Un quiproquo dramatique introduit l'intrigue puis la mauvaise conscience de Razumov, pris au piège de la police politique du régime -l'occasion de voir le légendaire Jacques Copeau dans une de ses rares apparitions au cinéma- est le principal argument du sujet au point que le film résonne d'une petite musique dostoievskienne. Et à ce propos, Pierre Fresnay, dans le rôle de l'apolitique Razumov, pas très bien dirigé par Marc Allégret, en fait un peu trop en termes de physionomie et de regards tourmentés...Idem pour Jean-Louis Barrault, toujours dans les compositions hallucinées ou maladives et les roulements d'yeux.

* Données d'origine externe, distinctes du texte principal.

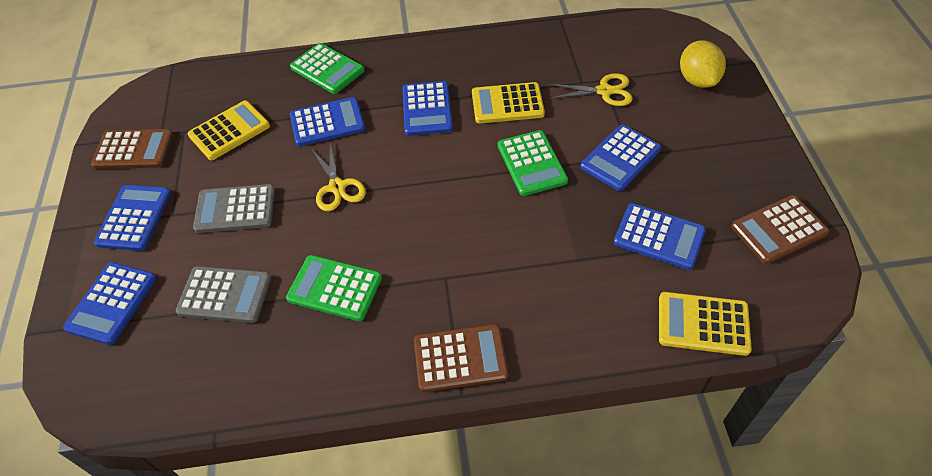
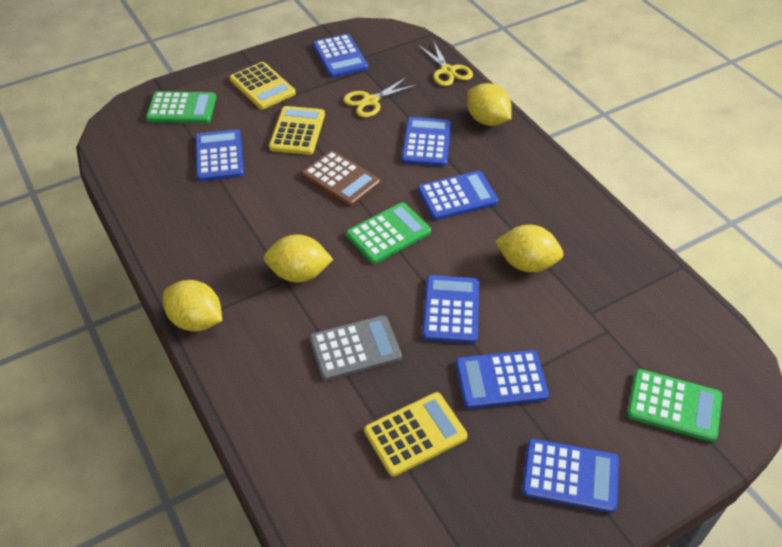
blue calculator: 6 -> 7
brown calculator: 3 -> 1
grey calculator: 2 -> 1
yellow lemon: 1 -> 4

Si Allégret parvient à donner un caractère "balkanique" au film, sa réalisation n'est pas d'une grande subtilité, aux confins, parfois, d'un expressionnisme assez creux; elle est même plutôt mollassonne dans de nombreuses séquences. Elle donne peu de relief à une fiction vague, abstraite à force d'invoquer un certain type de régime et de moeurs politiques sans les qualifier et en les maintenant dans une représentation trop théorique.
L'enjeu et le contenu dramatiques sont, somme toute, faibles et communs.